Al despedirse todos yo me quedé un rato más gozando de la fresca noche abrigado con mi capa de la Estudiantina y mirando hacia el Norte, donde una estrella muy brillante me parpadeaba con gesto cómplice. En mi desvencijada Caribe blanca, año 1980, se escuchaban de manera intermitente piezas musicales como “Tema de Lara”, “La Peregrina”, “Peregrino de Amor”, “Las botas de charro”, “Estrellita” y “Dulcinea”, cuando de repente una mano blanca y larga me toca el hombro izquierdo. ¡Volteo asustado y solamente alcanzo a ver a una mujer de unos 30 años, tocada con un sombrero como de los años veinte del siglo XX, con vestido blanco, con una faz hermosa pero pálida y ojos claros y divinos! “No te asustes peregrino —me dijo la fantasmal figura—, soy esa que andas buscando en tus libros y canciones, Alma Marie Prescott Sullivan alias Reed, “La Peregrina”.
He venido a ti porque sé que tú vas a preservar y difundir mi memoria y la de mi amado Felipe Carrillo Puerto, y por lo tanto puedes preguntarme lo que quieras”. Del susto pasé a la emoción y raudo y veloz saqué de mi carcacha una grabadora que le había volado a mi abuelita Josefina; afortunadamente el aparato traía pilas y me dispuse a entrevistar a mi amor platónico; ella, amablemente, se sentó a mi lado a falta de una banca estilo “los confidentes”. Inmediatamente le suelto la primera interrogante: ¿por qué se enamoró de Carrillo Puerto? Ella me contesta que “por ser un dragón rojo de ojos de jade y alma pura.

• La consigna: Transcribe sin cambios el pasaje del relato de arriba que se abre con las palabras "He venido a" y se cierra con "y alma pura.".

• Extractos de datos:
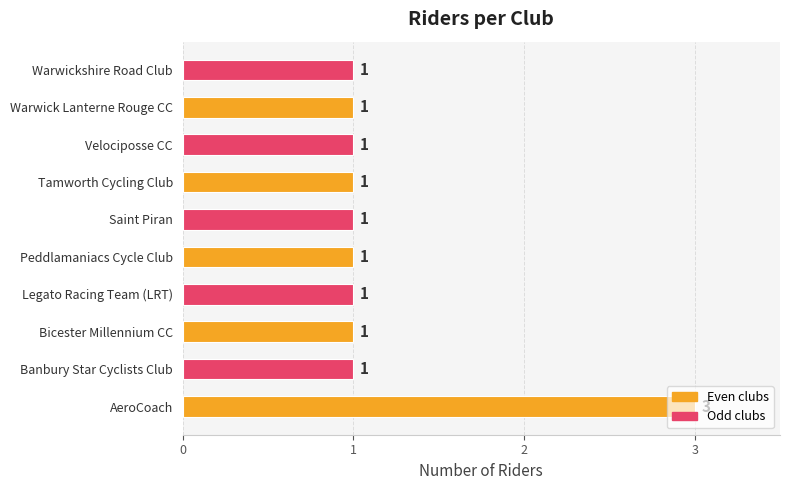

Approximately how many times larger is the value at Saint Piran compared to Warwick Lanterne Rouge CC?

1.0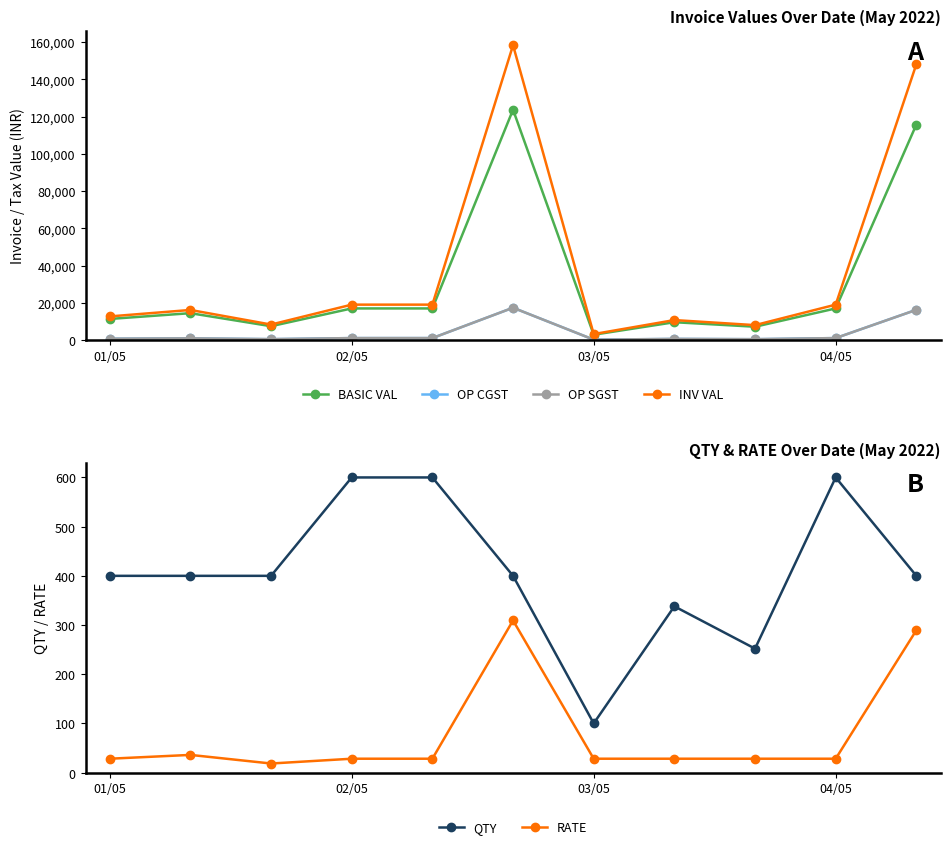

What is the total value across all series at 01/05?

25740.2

• Ejercicio resuelto:
He venido a ti porque sé que tú vas a preservar y difundir mi memoria y la de mi amado Felipe Carrillo Puerto, y por lo tanto puedes preguntarme lo que quieras”. Del susto pasé a la emoción y raudo y veloz saqué de mi carcacha una grabadora que le había volado a mi abuelita Josefina; afortunadamente el aparato traía pilas y me dispuse a entrevistar a mi amor platónico; ella, amablemente, se sentó a mi lado a falta de una banca estilo “los confidentes”. Inmediatamente le suelto la primera interrogante: ¿por qué se enamoró de Carrillo Puerto? Ella me contesta que “por ser un dragón rojo de ojos de jade y alma pura.